### DIRECTIONS FOR THIS TASK
Pull every line from the records that has the word "START" in it.

----

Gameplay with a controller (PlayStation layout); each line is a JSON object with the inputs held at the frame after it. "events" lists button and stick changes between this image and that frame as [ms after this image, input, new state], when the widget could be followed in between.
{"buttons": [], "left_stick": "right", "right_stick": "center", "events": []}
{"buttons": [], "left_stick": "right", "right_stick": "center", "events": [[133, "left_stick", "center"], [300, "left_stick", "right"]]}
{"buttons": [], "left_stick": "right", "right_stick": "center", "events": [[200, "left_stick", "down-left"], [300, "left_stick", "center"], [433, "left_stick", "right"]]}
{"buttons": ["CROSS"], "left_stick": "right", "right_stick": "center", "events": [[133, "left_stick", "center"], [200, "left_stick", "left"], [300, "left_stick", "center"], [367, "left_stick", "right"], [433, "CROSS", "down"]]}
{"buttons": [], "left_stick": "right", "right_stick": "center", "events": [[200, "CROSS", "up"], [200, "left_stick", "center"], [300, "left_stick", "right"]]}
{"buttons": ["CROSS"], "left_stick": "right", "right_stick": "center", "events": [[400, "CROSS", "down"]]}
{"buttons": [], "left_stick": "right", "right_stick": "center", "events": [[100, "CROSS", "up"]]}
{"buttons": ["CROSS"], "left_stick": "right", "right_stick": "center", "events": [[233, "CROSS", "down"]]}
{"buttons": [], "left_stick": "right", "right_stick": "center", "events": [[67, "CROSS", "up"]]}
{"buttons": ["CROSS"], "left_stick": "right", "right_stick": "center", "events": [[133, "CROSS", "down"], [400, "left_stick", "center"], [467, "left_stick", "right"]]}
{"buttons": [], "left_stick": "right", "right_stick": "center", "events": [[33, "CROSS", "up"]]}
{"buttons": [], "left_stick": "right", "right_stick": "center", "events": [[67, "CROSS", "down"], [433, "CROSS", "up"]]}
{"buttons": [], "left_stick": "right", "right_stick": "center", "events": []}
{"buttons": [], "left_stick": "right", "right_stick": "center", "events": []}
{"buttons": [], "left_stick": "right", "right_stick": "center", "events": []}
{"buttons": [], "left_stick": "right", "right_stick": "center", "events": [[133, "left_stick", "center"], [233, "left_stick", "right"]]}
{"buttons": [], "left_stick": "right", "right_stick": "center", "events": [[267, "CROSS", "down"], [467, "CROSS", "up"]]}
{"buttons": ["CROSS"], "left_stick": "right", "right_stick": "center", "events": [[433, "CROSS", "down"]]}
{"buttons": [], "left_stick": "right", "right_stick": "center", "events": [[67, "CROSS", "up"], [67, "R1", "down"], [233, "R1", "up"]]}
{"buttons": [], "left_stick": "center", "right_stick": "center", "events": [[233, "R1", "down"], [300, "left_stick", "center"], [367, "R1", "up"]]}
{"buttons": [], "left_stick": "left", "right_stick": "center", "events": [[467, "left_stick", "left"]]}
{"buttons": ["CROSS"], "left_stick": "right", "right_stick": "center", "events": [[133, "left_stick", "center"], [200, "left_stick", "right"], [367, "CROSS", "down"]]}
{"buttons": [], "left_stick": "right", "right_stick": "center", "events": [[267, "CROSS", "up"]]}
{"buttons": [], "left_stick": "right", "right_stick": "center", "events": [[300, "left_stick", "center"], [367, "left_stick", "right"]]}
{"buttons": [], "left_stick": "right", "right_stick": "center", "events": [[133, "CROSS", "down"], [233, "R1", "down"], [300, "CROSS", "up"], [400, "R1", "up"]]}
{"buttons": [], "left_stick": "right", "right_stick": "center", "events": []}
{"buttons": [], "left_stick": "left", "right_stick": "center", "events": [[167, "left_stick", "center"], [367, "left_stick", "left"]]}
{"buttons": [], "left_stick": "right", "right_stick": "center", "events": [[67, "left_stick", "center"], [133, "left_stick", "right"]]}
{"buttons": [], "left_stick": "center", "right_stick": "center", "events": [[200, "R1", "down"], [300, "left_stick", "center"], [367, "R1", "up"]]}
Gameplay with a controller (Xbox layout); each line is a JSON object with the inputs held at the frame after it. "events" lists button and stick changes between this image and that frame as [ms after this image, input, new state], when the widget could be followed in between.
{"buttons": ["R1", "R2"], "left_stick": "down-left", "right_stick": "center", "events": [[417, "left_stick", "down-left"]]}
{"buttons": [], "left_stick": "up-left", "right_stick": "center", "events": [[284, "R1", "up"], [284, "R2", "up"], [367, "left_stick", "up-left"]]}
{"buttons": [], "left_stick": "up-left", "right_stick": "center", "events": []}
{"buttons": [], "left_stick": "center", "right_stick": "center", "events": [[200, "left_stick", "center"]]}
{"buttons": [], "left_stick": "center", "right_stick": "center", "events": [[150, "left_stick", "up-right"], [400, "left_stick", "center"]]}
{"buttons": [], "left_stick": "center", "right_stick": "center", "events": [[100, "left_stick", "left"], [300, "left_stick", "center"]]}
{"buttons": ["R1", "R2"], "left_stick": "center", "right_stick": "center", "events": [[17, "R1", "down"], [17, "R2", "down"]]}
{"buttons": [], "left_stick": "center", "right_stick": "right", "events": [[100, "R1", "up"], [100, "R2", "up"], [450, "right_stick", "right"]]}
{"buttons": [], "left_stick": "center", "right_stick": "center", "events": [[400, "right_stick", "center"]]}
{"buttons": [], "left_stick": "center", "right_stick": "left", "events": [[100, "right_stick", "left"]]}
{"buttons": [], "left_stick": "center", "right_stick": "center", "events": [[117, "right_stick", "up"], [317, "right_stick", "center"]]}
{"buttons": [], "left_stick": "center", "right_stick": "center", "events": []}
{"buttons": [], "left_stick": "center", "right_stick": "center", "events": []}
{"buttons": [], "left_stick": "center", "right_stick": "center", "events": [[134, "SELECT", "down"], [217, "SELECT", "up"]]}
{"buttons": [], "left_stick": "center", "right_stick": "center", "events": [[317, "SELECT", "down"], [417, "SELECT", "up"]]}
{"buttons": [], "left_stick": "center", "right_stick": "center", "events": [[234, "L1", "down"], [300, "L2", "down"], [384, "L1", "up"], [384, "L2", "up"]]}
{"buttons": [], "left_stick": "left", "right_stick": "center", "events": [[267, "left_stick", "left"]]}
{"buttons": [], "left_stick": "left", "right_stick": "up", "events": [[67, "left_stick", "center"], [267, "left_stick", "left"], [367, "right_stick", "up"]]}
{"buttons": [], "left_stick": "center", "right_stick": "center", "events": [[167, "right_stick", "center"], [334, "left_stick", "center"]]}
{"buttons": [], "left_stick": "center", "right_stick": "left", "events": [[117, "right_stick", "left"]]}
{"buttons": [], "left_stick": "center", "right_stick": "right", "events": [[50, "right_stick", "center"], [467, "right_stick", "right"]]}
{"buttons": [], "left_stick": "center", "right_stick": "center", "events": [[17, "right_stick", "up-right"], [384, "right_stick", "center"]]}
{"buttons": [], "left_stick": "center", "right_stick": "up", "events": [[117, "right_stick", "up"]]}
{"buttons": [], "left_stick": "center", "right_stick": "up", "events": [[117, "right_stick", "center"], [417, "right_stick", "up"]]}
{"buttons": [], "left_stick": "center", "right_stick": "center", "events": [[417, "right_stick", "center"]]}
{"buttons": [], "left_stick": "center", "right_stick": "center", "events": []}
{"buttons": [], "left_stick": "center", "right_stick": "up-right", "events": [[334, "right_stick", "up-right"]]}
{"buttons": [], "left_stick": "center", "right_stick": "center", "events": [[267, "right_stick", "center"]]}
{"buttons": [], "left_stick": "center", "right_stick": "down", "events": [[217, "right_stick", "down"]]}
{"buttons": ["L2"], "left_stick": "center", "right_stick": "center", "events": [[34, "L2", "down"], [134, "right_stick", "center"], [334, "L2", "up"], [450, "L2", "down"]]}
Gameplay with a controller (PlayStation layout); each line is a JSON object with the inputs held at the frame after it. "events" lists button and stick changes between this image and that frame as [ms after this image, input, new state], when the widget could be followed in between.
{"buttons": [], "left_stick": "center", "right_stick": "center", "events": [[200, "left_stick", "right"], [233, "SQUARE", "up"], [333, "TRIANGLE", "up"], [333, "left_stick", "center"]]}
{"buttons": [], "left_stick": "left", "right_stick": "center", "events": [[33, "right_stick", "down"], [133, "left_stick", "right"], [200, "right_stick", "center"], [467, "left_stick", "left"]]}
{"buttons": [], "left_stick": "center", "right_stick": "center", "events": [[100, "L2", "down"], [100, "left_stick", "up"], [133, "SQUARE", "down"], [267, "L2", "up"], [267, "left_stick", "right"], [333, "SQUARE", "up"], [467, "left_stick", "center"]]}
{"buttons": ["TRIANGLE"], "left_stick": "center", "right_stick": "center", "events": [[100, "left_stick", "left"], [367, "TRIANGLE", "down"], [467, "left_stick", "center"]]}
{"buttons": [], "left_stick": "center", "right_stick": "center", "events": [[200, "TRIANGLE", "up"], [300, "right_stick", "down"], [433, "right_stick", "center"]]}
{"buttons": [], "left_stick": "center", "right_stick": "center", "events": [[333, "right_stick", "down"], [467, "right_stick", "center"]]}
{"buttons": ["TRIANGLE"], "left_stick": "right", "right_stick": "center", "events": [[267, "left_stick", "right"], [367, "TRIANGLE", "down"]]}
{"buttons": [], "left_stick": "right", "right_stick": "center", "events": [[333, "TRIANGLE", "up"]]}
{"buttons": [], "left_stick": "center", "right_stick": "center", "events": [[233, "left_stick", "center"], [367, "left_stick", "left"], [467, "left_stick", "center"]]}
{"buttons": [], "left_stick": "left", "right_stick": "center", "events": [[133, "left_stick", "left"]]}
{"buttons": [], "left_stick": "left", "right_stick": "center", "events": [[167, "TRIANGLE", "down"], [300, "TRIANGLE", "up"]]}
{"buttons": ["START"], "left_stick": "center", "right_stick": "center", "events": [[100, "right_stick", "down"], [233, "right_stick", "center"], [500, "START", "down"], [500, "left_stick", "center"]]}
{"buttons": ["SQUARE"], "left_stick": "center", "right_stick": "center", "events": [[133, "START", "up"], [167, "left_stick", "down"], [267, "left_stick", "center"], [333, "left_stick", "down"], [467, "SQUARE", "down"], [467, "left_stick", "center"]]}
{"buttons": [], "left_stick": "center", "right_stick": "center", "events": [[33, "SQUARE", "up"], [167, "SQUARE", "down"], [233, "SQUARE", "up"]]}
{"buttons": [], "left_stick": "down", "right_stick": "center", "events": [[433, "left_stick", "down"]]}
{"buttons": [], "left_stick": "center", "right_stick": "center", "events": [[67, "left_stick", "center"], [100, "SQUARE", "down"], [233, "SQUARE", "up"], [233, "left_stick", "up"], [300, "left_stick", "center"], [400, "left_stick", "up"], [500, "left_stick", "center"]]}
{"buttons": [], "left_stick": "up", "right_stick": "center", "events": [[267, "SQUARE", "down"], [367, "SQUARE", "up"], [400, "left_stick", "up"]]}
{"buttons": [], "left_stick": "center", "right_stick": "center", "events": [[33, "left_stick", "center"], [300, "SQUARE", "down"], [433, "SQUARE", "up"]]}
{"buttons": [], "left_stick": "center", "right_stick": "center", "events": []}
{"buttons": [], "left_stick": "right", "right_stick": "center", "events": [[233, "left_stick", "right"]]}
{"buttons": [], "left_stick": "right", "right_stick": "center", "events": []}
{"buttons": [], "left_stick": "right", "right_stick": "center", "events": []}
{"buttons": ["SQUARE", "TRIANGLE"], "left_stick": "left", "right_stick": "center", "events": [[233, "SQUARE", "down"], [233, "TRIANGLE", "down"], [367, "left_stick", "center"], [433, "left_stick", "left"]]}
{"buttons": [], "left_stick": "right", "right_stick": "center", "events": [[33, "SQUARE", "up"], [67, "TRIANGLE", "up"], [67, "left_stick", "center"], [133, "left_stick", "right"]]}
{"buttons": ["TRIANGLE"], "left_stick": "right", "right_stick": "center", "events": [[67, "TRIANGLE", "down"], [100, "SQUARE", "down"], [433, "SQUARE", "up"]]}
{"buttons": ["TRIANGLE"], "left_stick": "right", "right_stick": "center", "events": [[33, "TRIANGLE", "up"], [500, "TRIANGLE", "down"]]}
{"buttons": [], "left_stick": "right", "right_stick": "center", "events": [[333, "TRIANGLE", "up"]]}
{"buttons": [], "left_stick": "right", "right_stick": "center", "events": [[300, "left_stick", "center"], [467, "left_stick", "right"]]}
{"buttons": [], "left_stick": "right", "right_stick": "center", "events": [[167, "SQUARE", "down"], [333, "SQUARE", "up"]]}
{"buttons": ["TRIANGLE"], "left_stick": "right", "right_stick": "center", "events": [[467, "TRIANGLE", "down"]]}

----

### RESPONSE AREA
{"buttons": ["START"], "left_stick": "center", "right_stick": "center", "events": [[100, "right_stick", "down"], [233, "right_stick", "center"], [500, "START", "down"], [500, "left_stick", "center"]]}
{"buttons": ["SQUARE"], "left_stick": "center", "right_stick": "center", "events": [[133, "START", "up"], [167, "left_stick", "down"], [267, "left_stick", "center"], [333, "left_stick", "down"], [467, "SQUARE", "down"], [467, "left_stick", "center"]]}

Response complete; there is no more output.